Job matching: a new challenge in search

Jeremy Bradley
Datasparq Technology
7 min readMay 4, 2021

A small bit of web history

Some years ago in the 90s when I was doing my MSc in Computer Science and the web was the next big tech frontier, we had a problem.

Photo by Daniel Lerman on Unsplash

That problem was search — it was broken, not just a little bit either but totally broken. The search engines of the day regarded search much as a word processor does now. They gave you a search dialogue and expected to return some or even all of the pages in their catalogue which contained your search term. If there was a tie between matching pages, then the engine might look to see if your search term appeared in a title or heading or appeared multiple times within the body of the page.
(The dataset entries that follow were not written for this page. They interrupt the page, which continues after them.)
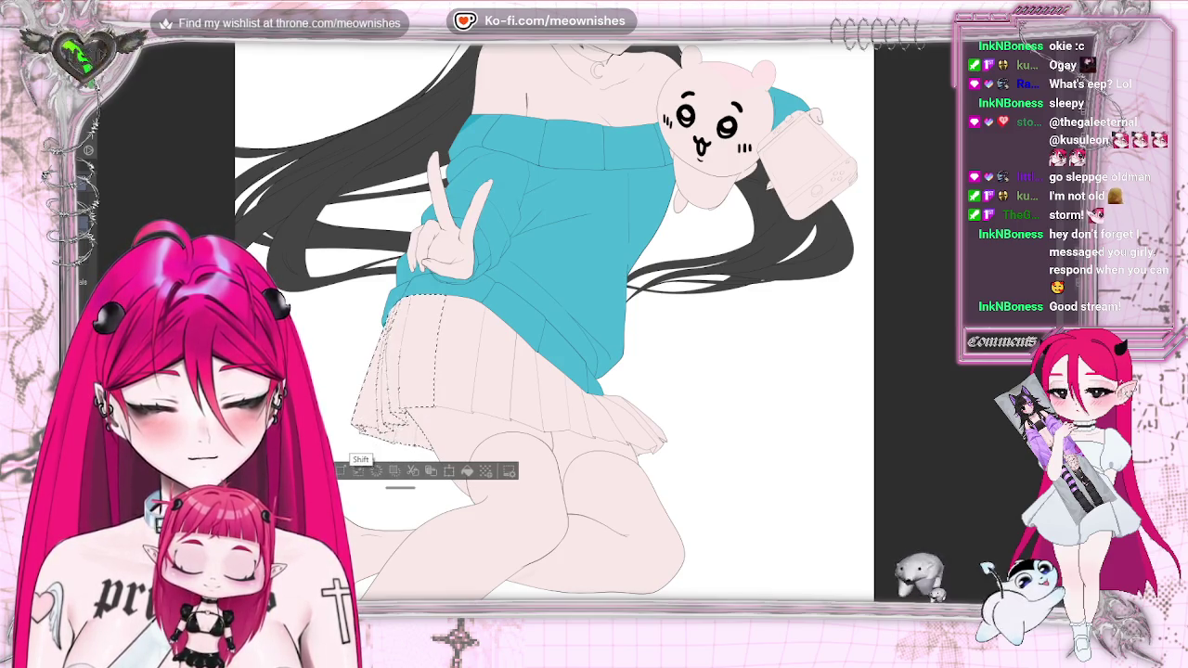
Select all the skirt pleats, including the far-right flare, and expand the selection
left_click(464, 399, "shift")
left_click(548, 402, "shift")
left_click(580, 422, "shift")
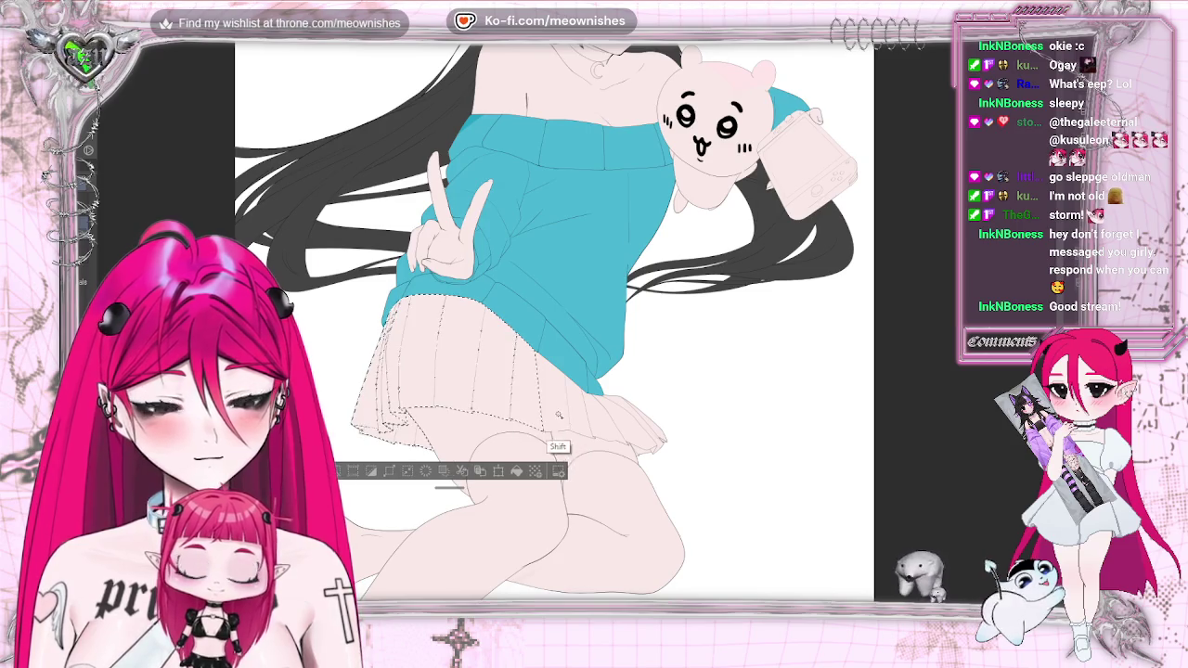
left_click(650, 438, "shift")
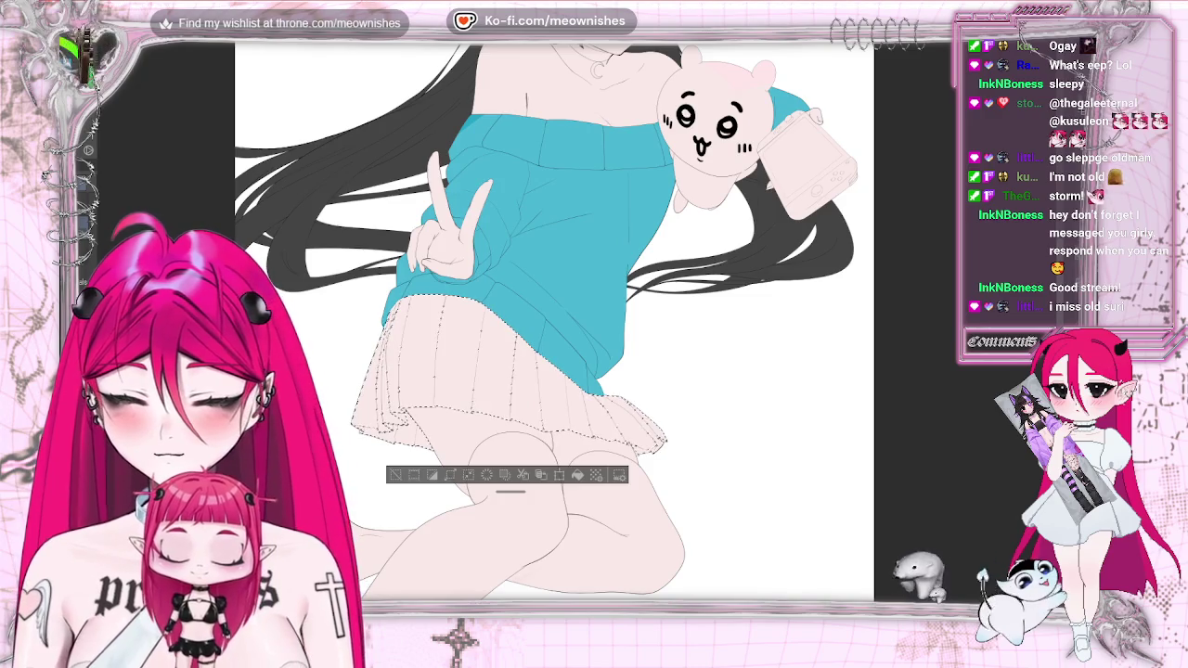
left_click(451, 477)
left_click(664, 289)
The inevitable happened — spam pages emerged with huge numbers of hidden words and likely search terms embedded in them. Overnight web search as a tool became completely useless. You couldn’t find anything.

That was of course until Sergei Brin and Larry Page wrote a paper as part of their PhD detailing a neat piece of what would later become known as Data Science that could recover relevance and importance in web search. That piece of applied mathematics was PageRank and it became a $1tn company — you will know it as Google.

Job search

Well searching for a job is a bit like that now. Job postings appear containing all sorts of relevant or not so relevant information. They’re posted with wildly diverging titles even if they represent essentially the same job. So Primary Teacher role might get posted with the title: “Part-time Teacher (Primary) years 5–6 Ipswich-starts September” or equally “Primary Teacher (Fixed term maternity cover) £24k — Brent”.

All because jobs forums and recruiting companies think they can elevate their posting in a simple search box. Meanwhile applicants are reduced to searching for terms they think might match the sort of job they are interested in — often the job title. The result is a deeply unsatisfying user experience —lists of over specific jobs that do not represent the breadth of possibility for the applicant’s capability.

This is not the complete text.